TCK 188. maddeye göre, uyuşturucu veya uyarıcı maddeyi üreten, satan, ithal veya ihraç eden kişilere 10 yıldan 20 yıla kadar hapis cezası verilir.
Eğer suç:
-
Örgütlü şekilde işlenmişse,
-
Çocuklara satış yapılmışsa,
-
Okul, yurt gibi alanlarda işlenmişse,
cezalar 25-30 yıla kadar çıkabilir.
Ayrıca uyuşturucudan elde edilen tüm gelir ve mallara el konulur.
TEDAVİ VE REHABİLİTASYON SEÇENEKLERİ
Devlet, bağımlı kişileri cezalandırmak kadar tedavi etmeyi de hedefler.
Bu kapsamda AMATEM (Alkol ve Madde Bağımlılığı Tedavi Merkezi) gibi kurumlarda ücretsiz tedavi hizmeti verilmektedir.
Kişi kendi isteğiyle tedaviye başvurursa, bu durum mahkeme tarafından olumlu değerlendirilir.
Denetimli serbestlik sürecinde ise psikolojik destek, terapi ve rehabilitasyon programlarına yönlendirilir. Amaç, kişiyi yeniden topluma kazandırmaktır.
UYUŞTURUCU SUÇLARINDA SABIKA KAYDI
Uyuşturucu kullanımı veya bulundurması sebebiyle mahkûmiyet alınırsa, bu durum adli sicile işlenir.
Sabıka kaydı, iş başvuruları, kamu görevleri ve pasaport işlemleri gibi alanlarda engel oluşturabilir.

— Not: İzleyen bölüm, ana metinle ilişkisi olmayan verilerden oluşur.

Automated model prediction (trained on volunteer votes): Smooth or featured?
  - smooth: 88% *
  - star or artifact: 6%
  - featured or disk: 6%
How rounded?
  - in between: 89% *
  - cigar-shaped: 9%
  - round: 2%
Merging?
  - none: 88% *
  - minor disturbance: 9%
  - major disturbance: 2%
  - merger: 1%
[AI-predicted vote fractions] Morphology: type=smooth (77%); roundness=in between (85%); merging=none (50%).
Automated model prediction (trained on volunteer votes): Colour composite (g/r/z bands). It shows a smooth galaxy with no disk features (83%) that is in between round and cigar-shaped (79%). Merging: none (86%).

Ancak kişi denetimli serbestlik sürecini başarıyla tamamlarsa, bu kayıt silinir.
POLİS VE SAVCILIK SÜRECİ NASIL İŞLER?
Uyuşturucu kullanımı veya bulundurulması durumunda kişi gözaltına alınır.
Savcılık, maddenin kullanım mı yoksa ticaret amacıyla mı bulundurulduğunu araştırır.
-
Eğer ticaret şüphesi yoksa, savcı tedavi ve denetim süreci önerir.
-
Suçun tekrarlanması veya satış tespiti halinde kişi doğrudan mahkemeye sevk edilir ve hapis cezası alır.

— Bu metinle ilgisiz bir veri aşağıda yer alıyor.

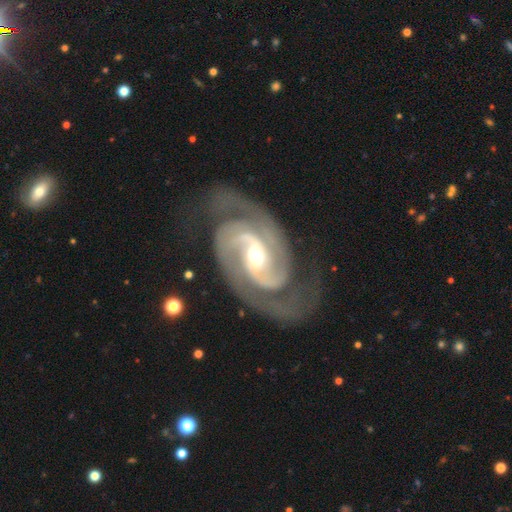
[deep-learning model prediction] A featured or disk galaxy (94%) with a weak bar (40%), 2 (88%) medium (49%) spiral arms (99%) and a moderate central bulge (66%).

Vote fractions:
- Smooth or featured? featured or disk: 94% / star or artifact: 4% / smooth: 3%
- Edge-on disk? no: 97% / yes: 3%
- Bar? weak: 40% / strong: 34% / no: 26%
- Spiral arms? yes: 99% / no: 1%
- Spiral winding? medium: 49% / tight: 43% / loose: 8%
- Spiral arm count? 2: 88% / 3: 5% / can't tell: 3% / 1: 2% / 4: 2% / more than 4: 1%
- Bulge size? moderate: 66% / small: 26% / large: 5% / dominant: 1% / none: 1%
- Merging? none: 71% / minor disturbance: 16% / major disturbance: 11% / merger: 2%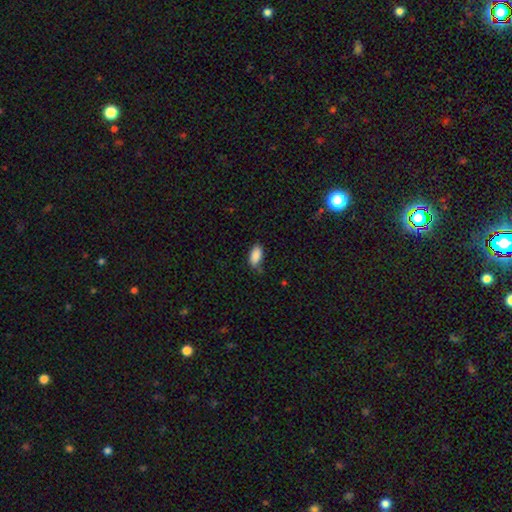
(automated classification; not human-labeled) smooth_or_featured: smooth (p=0.89) [alt: star or artifact p=0.07]
how_rounded: in between (p=0.92) [alt: cigar-shaped p=0.05]
merging: none (p=0.74) [alt: minor disturbance p=0.20]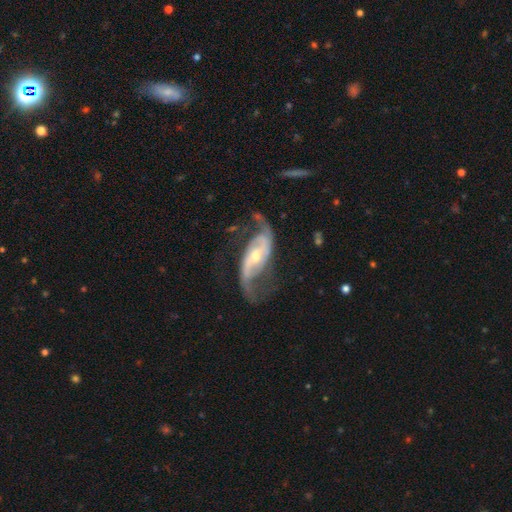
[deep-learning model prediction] Smooth or featured? featured or disk (90%)
Edge-on disk? no (95%)
Bar? weak (35%)
Spiral arms? yes (96%)
Spiral winding? loose (60%)
Spiral arm count? 2 (92%)
Bulge size? small (48%)
Merging? none (67%)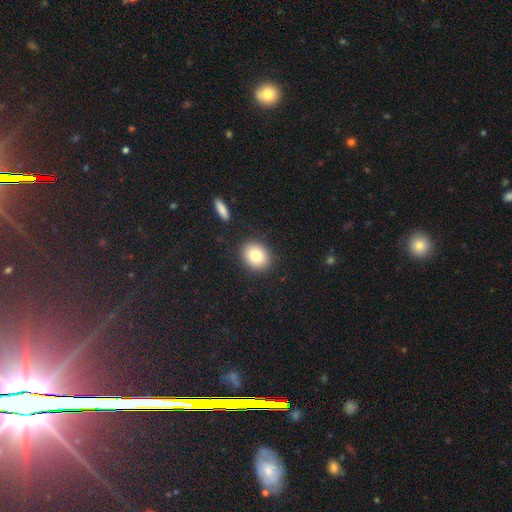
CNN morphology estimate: A smooth galaxy with no disk features (80%) that is round (66%). Merging: none (88%).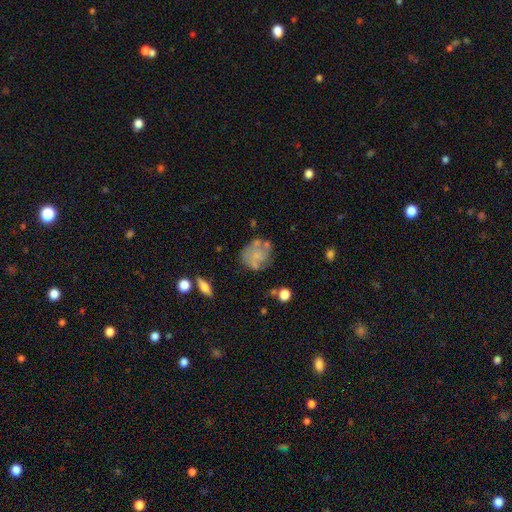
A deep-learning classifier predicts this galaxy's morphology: Smooth or featured: smooth — 46% (featured or disk — 45%)
Merging: none — 53% (minor disturbance — 23%)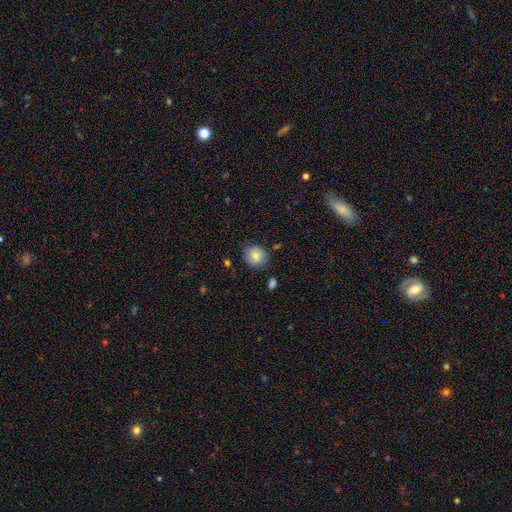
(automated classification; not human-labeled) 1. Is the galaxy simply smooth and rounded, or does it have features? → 82% smooth, 9% featured or disk, 8% star or artifact.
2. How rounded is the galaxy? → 77% round, 22% in between, 1% cigar-shaped.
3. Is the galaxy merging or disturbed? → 78% none, 16% minor disturbance, 4% major disturbance, 2% merger.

TÜRKİYE’DE UYUŞTURUCU KULLANIMI KESİNLİKLE YASAK
-
Kullanmak suçtur, 1-3 yıl arası hapis cezası uygulanabilir.
-
Satmak çok ağır suçtur, 10 yıldan 30 yıla kadar hapis cezası vardır.
-
Tedavi olmak mümkündür ve yasal bir haktır.
Devletin amacı yalnızca cezalandırmak değil, kişiyi yeniden topluma kazandırmaktır.
Uyuşturucu ile mücadele, yalnızca yasal değil; aynı zamanda ahlaki ve toplumsal bir sorumluluktur.